■ ИСХОДНЫЙ ТЕКСТ ■
((

Нежелание сгущать краски в изображении жестокостей и призыв различать между крепостным правом и рабовладением ни в коей мере не преследует цели обелить крепостную неволю, но предназначены просто для того, чтобы перевести внимание с ее воображаемых пороков на истинные. Она безусловно была отвратительным учреждением, и шрамы этого недуга. Россия носит по сей день. Один бывший узник нацистских лагерей сказал о них, что жизнь там была не так уж плоха, как обыкновенно полагают, но в то же время была и бесконечно хуже, под чем он, вероятно, имел в виду, что ужасы физического порядка были не так страшны, как накапливающееся действие каждодневного втаптывания узника в грязь. Mutatis mutandis и не проводя никаких параллелей между концлагерями и русской деревней при крепостном праве, мы можем сказать, что тот же принцип приложим и к ней. Нечто фатальное кроется во владении другим человеком, даже если оно принимает благополучные формы, нечто медленно отравляет и господина и его жертву и в конечном итоге разрушает общество, в котором они оба живут. Мы коснемся воздействия крепостничества на помещика в следующей главе, а здесь займемся его влиянием на крестьянина, и особенно на его отношение к власти.
Современные исследователи сходятся на том, что наиболее дурной чертой русского крепостничества были не злоупотребления помещичьей властью, а органически присущее ему беззаконие, то есть извечное подчинение крестьянина никак не стесненной чужой воле. Роберт Бремнер (Robert Bremner), который в вышеприведенном отрывке благоприятно отозвался о достатке русского крестьянина, сравнивая его с ирландскими и шотландскими земледельцами (стр. #200), далее пишет:
Пусть, однако, не думают, что раз мы признаем жизнь русского крестьянина во многих отношениях более сносной, чем у некоторых из наших собственных крестьян, мы посему считаем его долю в целом более завидной, чем удел крестьянина в свободной стране вроде нашей. Дистанция между ними огромна, неизмерима, однако выражена быть может двумя словами: у английского крестьянина есть права, а у русского нет никаких! [Bremner, Excursions, I, p. 156].

))

■ ЦЕЛЬ ЗАДАНИЯ ■
Повторите дословно отрывок из текста о крепостном праве, начиная со слов «Современные исследователи сходятся» и заканчивая словами «I, p. 156].».

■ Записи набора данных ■
((

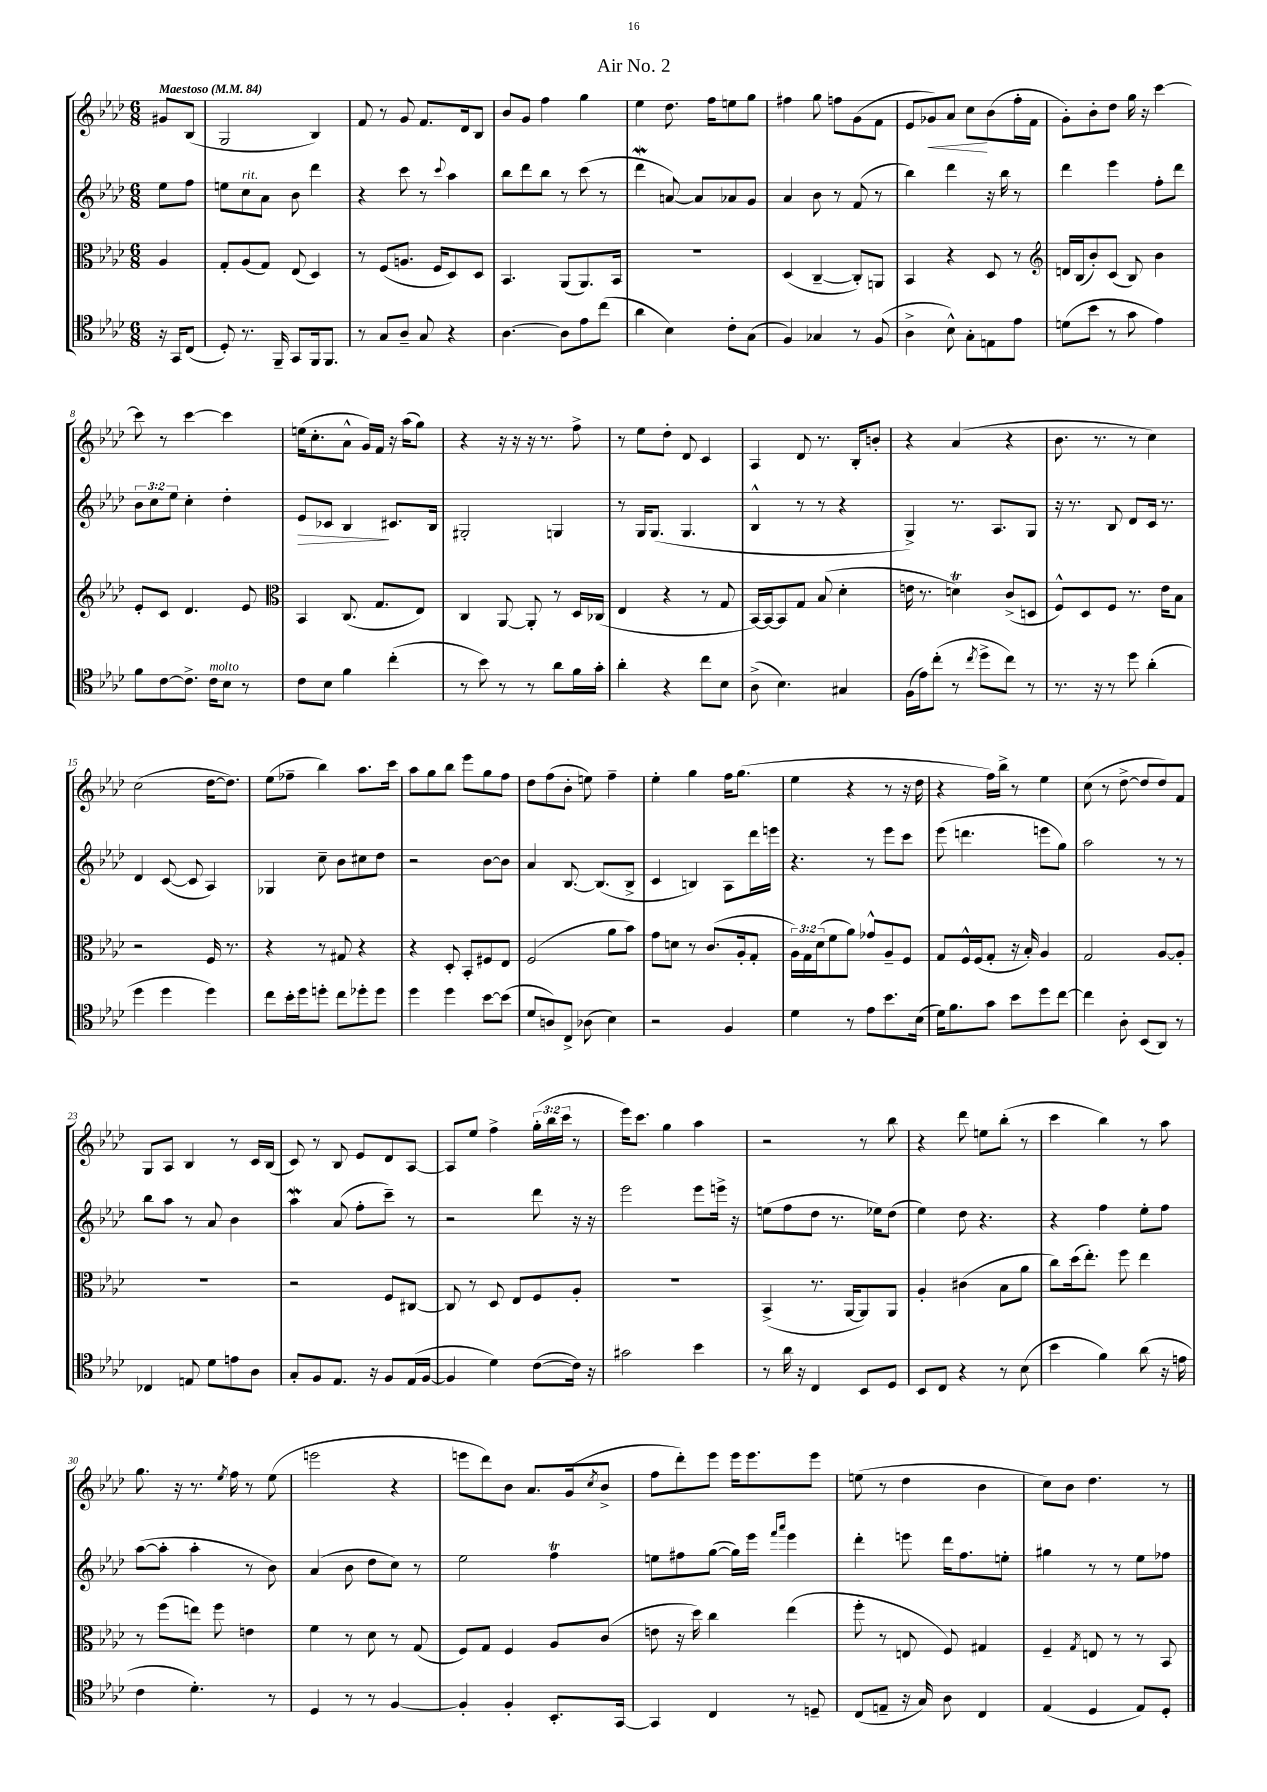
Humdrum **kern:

**kern	**kern	**kern	**kern
*staff4	*staff3	*staff2	*staff1
*clefC4	*clefC3	*clefG2	*clefG2
*k[b-e-a-d-]	*k[b-e-a-d-]	*k[b-e-a-d-]	*k[b-e-a-d-]
*M6/8	*M6/8	*M6/8	*M6/8
*MM84	*MM84	*MM84	*MM84
16r	4A-	8ee-	8g#
16GG	.	.	.
(8C	.	8ff	(8B-
=	=	=	=
8D-')	8G'	8ee	2G
8.r	(8A-	8cc	.
.	8G)	8a-	.
16FF~	.	.	.
8GG	(8E-	8b-	.
16FF	4D-)	4ddd-	4B-)
8.FF	.	.	.
=	=	=	=
8r	8r	4r	8f
8G	(8F	.	8r
8A-~	8.A	8ccc	8g
8G	.	8r	8.f
.	16F	.	.
.	.	8qqccc	.
4r	8D-)	4aa-	.
.	.	.	16d-
.	8D-	.	8B-
=	=	=	=
[4.A-	4.BB-	8bb-	8b-
.	.	8ddd-	8g
.	.	8bb-	4ff
8A-]	(8AA-	8r	.
8e-	8.AA-)	(8ccc	4gg
(8cc	.	8r	.
.	16BB-	.	.
=	=	=	=
4a-	2.r	4ddd-	4ee-
4B-)	.	[8a)	8.dd-
.	.	8a]	.
.	.	.	16ff
8c'	.	8a-	8ee
(8G	.	8g	8gg
=	=	=	=
4F)	(4D-	4a-	4ff#
4G-	[4C~	8b-	8gg
.	.	8r	8ff
8r	8C'])	(8f	(8g
(8F	8AA	8r	8f
=	=	=	=
4A-^	4BB-	4bb-)	8e-
.	.	.	8g-)
8B-^^)	4r	4ddd-	8a-
8G'	.	.	8cc
8E	8D-	16r	(8b-
.	.	16bb-	.
8e-	8r	8r	16ff'
.	.	.	16f
=	=	=	=
*	*clefG2	*	*
(8d	16d	4ddd-	8g')
.	(16B-	.	.
8b-	8b-')	.	8b-'
8r	(8c	4eee-	8dd-
8g	8B-)	.	16gg
.	.	.	16r
4e-)	4b-	8ff'	[4ccc
.	.	8ddd-	.
=	=	=	=
8f	8e-'	12b-	8ccc]
.	.	12cc	.
[8c	8c	.	8r
.	.	12ee-	.
8.c^]	4.d-	4cc'	[4ccc
16c	.	.	.
8B-	.	4dd-'	4ccc]
8r	8e-	.	.
=	=	=	=
*	*clefC3	*	*
8c	4BB-	8e-	(16ee
.	.	.	8.cc'
8B-	.	8c-	.
4f	(8.C	4B-	8a-^^
.	.	.	16g)
.	8.G	.	16f
(4cc'	.	8.c#	16r
.	.	.	(16aa-
.	8E-)	.	8gg)
.	.	16B-	.
=	=	=	=
8r	4C	2G#'	4r
8b-)	.	.	.
8r	[8AA-	.	16r
.	.	.	16r
8r	8AA-']	.	16r
.	.	.	8.r
8a-	8r	4G	.
16f	16D-	.	8ff^
16g'	(16C-	.	.
=	=	=	=
4a-'	4E-	8r	8r
.	.	16G	8ee-
.	.	(8.G	.
4r	4r	.	8dd-'
.	.	4.G	8d-
8cc	8r	.	4c
8B-	8G	.	.
=	=	=	=
(8A-^	[16BB-)	4B-^^	4A-
.	16BB-_	.	.
4.B-)	8BB-]	.	.
.	8G	8r	8d-
.	(8B-	8r	8.r
4G#	4d-'	4r	.
.	.	.	16B-'
.	.	.	8b'
=	=	=	=
(16F	16e	4G^)	4r
16e-)	8.r	.	.
(8cc'	.	.	.
8r	4d)	8.r	(4a-
8qcc	.	.	.
8dd-^	.	.	.
.	.	8.A-	.
8cc)	(8c^	.	4r
8r	8D	8G	.
=	=	=	=
8.r	8F^^)	16r	8.b-
.	.	8.r	.
.	8D-	.	.
16r	.	.	8.r
8r	8F	8B-	.
8dd-	8.r	8d-	8r
(4a-'	.	16c	4cc)
.	16e-	8.r	.
.	8B-	.	.
=	=	=	=
4dd-	2r	4d-	(2cc
4dd-	.	([8c	.
.	.	8c]	.
4dd-)	16F	4A-)	[16dd-
.	8.r	.	8.dd-])
=	=	=	=
8cc	4r	4G-	(8ee-
16b-'	.	.	8ff-~
16dd-	.	.	.
8dd'	8r	8cc~	4bb-)
8cc	8G#	8b-	.
8dd-'	4r	8cc#	8.aa-
8dd-	.	8dd-	.
.	.	.	16ccc
=	=	=	=
4dd-	4r	2r	8aa-
.	.	.	8gg
4dd-	8D-'	.	8bb-
.	8BB-'	.	8eee-
[8b-	8F#	[8b-	8gg
(8b-]	8E-	8b-]	8ff
=	=	=	=
8d-	(2F	4a-	8dd-
8A)	.	.	(8ff
8C^	.	[8.B-	8b-'
(8A-	.	.	8ee)
.	.	(8.B-]	.
4B-)	8a-	.	4ff~
.	8b-)	8B-^	.
=	=	=	=
2r	8g	4c	4ee-'
.	8d	.	.
.	8r	4B)	4gg
.	(8.c	.	.
4F	.	8A-	16ff
.	16A-'	.	(8.gg
.	8G'	16ddd-	.
.	.	16eee	.
=	=	=	=
4d-	24A-)	4.r	4ee-
.	24G	.	.
.	(24d-	.	.
.	8f	.	.
8r	8a-)	.	4r
8e-	8g-^^	8r	.
8.b-	8A-~	8eee-	8r
.	8F	8ccc	16r
(16B-	.	.	16dd-
=	=	=	=
16d-)	8G	(8eee-	4r
8.f	.	.	.
.	16F^^	4.ddd	.
.	(16F	.	.
8g	8G'	.	16ff)
.	.	.	16bb-^
8b-	16r	.	8r
.	16B-')	.	.
8dd-	4A-	8eee	4ee-
[8cc	.	8gg)	.
=	=	=	=
4cc]	2G	2aa-	(8cc
.	.	.	8r
8A-'	.	.	[8dd-^
(8BB-	.	.	8dd-]
8AA-)	[8A-	8r	8dd-)
8r	8A-']	8r	8f
=	=	=	=
4C-	2.r	8bb-	8G
.	.	8aa-	8A-
8E	.	8r	4B-
8d-	.	8a-	.
8e	.	4b-	8r
8A-	.	.	16c
.	.	.	(16B-
=	=	=	=
8G'	2r	4aa-	8c)
8F	.	.	8r
8.E-	.	(8a-	8B-
.	.	8ff'	8e-
16r	.	.	.
8F	8F	8ccc~)	8d-
(16E-	[8C#	8r	[8A-
[16F	.	.	.
=	=	=	=
4F]	8C#]	2r	8A-]
.	8r	.	8ee-
4d-)	8D-	.	4ff^
.	8E-	.	.
([8c	8F	8ddd-	(24gg'
.	.	.	24bb-
.	.	.	24ccc
16c])	8A-'	16r	8r
16r	.	16r	.
=	=	=	=
2g#	2.r	2eee-	16eee-)
.	.	.	8.ccc
.	.	.	4gg
4b-	.	8eee-	4aa-
.	.	16eee^	.
.	.	16r	.
=	=	=	=
8r	(4BB-^	(8ee	2r
16a-	.	8ff	.
16r	.	.	.
4C	8.r	8dd-	.
.	.	8.r	.
.	[16AA-	.	.
8BB-	8AA-])	.	8r
.	.	16ee-)	.
8D-	8AA-	(8dd-	8bb-
=	=	=	=
8BB-	4A-'	4ee-)	4r
8C	.	.	.
4r	(4c#	8dd-	8ddd-
.	.	4.r	8ee
8r	8B-	.	(8bb-'
(8B-	8a-	.	8r
=	=	=	=
4b-	8cc)	4r	4ccc
.	(16dd-	.	.
.	8.ee-')	.	.
4f)	.	4ff	4bb-)
.	8ff	.	.
(8a-	4ee-	8ee-'	8r
16r	.	8ff	8aa-
16e	.	.	.
=	=	=	=
4c	8r	([8aa-	8.gg
.	(8ff	8aa-']	.
.	.	.	16r
4.d-')	8ee)	4aa-'	8.r
.	8ff	.	.
.	.	.	8qee-
.	.	.	16ff
.	4e	8r	8r
8r	.	8b-)	(8ee-
=	=	=	=
4D-	4f	(4a-	2eee
8r	8r	8b-	.
8r	8d-	8dd-	.
[4F	8r	8cc)	4r
.	(8G	8r	.
=	=	=	=
4F']	8F)	2ee-	8eee
.	8G	.	8ddd-)
4F'	4F	.	8b-
.	.	.	8.a-
8.BB-'	8A-	4ff	.
.	.	.	(16g
.	.	.	8qcc
.	(8c	.	8b-^
[16GG	.	.	.
=	=	=	=
4GG]	8e	8ee	8ff
.	16r	8ff#	8ddd-')
.	16dd-)	.	.
4C	4cc	([8gg	8eee-
.	.	16gg])	16eee-
.	.	16eee-	8.eee-
.	.	16qqfff	.
.	.	16qqaaa-	.
8r	(4ee-	4eee-	.
8D~	.	.	8eee-
=	=	=	=
(8C	8ff'	4ddd-'	(8ee
8E~	8r	.	8r
16r	8E	8eee	4dd-
16G)	.	.	.
8A-	8F)	16ddd-	.
.	.	8.ff	.
4C	4G#	.	4b-
.	.	8ee'	.
=	=	=	=
(4E-	4F~	4gg#	8cc)
.	.	.	8b-
.	8qG	.	.
4D-	8E	8r	4.dd-
.	8r	8r	.
8E-)	8r	8ee-	.
8D-'	8BB-	8ff-	8r
==	==	==	==
*-	*-	*-	*-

))

■ РЕШЕНИЕ ЗАДАЧИ ■
Современные исследователи сходятся на том, что наиболее дурной чертой русского крепостничества были не злоупотребления помещичьей властью, а органически присущее ему беззаконие, то есть извечное подчинение крестьянина никак не стесненной чужой воле. Роберт Бремнер (Robert Bremner), который в вышеприведенном отрывке благоприятно отозвался о достатке русского крестьянина, сравнивая его с ирландскими и шотландскими земледельцами (стр. #200), далее пишет:
Пусть, однако, не думают, что раз мы признаем жизнь русского крестьянина во многих отношениях более сносной, чем у некоторых из наших собственных крестьян, мы посему считаем его долю в целом более завидной, чем удел крестьянина в свободной стране вроде нашей. Дистанция между ними огромна, неизмерима, однако выражена быть может двумя словами: у английского крестьянина есть права, а у русского нет никаких! [Bremner, Excursions, I, p. 156].